To gain a considerable boost, you just need to set all loans to 1 if they are : 1. Ghanain (or better, if loan_type=3) 2. The last loan of the customer_id.
This method consistantly gave me a boost between +0.07 and +0.10.
You can try it on your side and report here your scores 😉
Can I ask you why you choose to set it to 1?
Also do you mind having a private chat about your approach. I struggled to get beyong 0.66 on the LB dispite my cv scores being 0.91
I set it to 1 because last loans are often the ones with default.
To achieve better "normal" scores, I recommend great feature selection and a good CV strategy (groupkfold, grouping by customer_id).
With this, I achieved CV 0.91 and LB 0.70 (0.818 with the magic trick).
Nice magic trick ...
In all the training I did, I always reached a CV of more than 0.93 I can't pass a score of 0.64.
That over fitting is something I don't understand.
Any help please?
It's hard to say without more information. Make sure you have a great CV strategy (groupkfold by customer_id) and no leak in your feature.
what method did you use for feature selection?
What was Ure score before applying this post-processing, I mean the original model score
Hi, congratulations! Just curious, what features did you engineer?
Honestly I don't understand the trick.
Any help please
Wow that's a very thoughtful trick!
This is very insightful. It actually works. 71.9 private and 75.1 public score when I tried it. I would like to know how you came up with this idea. Did you get insights from the data that drove you to take such an initiative?
Based on the conditions stated above, did you update the target column or you created a new column?
I had the intuition that the Ghanean distribution was weird when I saw the high scores on LB. So I tried a few things (I started with just the "last loan" trick, which is already very good on its own), and it worked !

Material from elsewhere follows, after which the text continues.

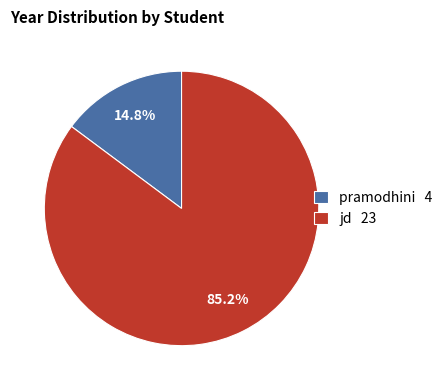

Which category has the biggest portion of the pie?

jd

I updated the columns after conducting the predictions and indeed worked like magic😅.
I really appreciate you coming up with your solution. Big ups and congratulations once again.
@CodeJoe can you please explain what and how you implemented it?
I'm finding it difficult to understand the idea here, is it that a new feature was created based on the conditions stated, or was it done after predictions?
Okay, first you predict on the test set. After that, you then update the predictions column with the conditions stated.
Bro! I really don't understand what you saw in the data or what you were thinking to come up with this trick of yours. Kudos though, the trick worked!
Thanks for sharing. How did you come up with setting loans with Ghanain or loan_type==3 to target 1?
Especially for setting loans with loan_type==3 to target 1, it's quite weird but magic!
Indeed!
I had the intuition that the Ghanean distribution was weird when I saw the high scores on LB. So I tried a few things (I started with just the "last loan" trick, which is already very good on its own), and it worked !
Nice intuition!
Thanks for sharing. should we have both the two conditions at the same time to set it to 1 ? What about kenya ?
It doesn't work with Kenya !
When you say last loan, due you mean last loan a customer took or the loan that has the latest due date ?
1st option !
ok, thanks
@VincentSchuler Thank you so much for taking the time to share your insights !
Simply magic! Thanks @VincentSchuler 😁
Man! I'm feeling really dumb right now because I don't understand.
When you say "the Ghanean distribution was weird when I saw the high scores on LB".
Distribution of what? There is no Ghana in the training set to check the amount of 0s and 1s of the target. The test set on the other hand does but there is no target.
I wouldn't have thought of manually altering the model's predictions based on a pattern or rule that the model itself hasn't even "seen", not in a million years. I didn't understand what you saw or what you were thinking. But congratulations! Good job!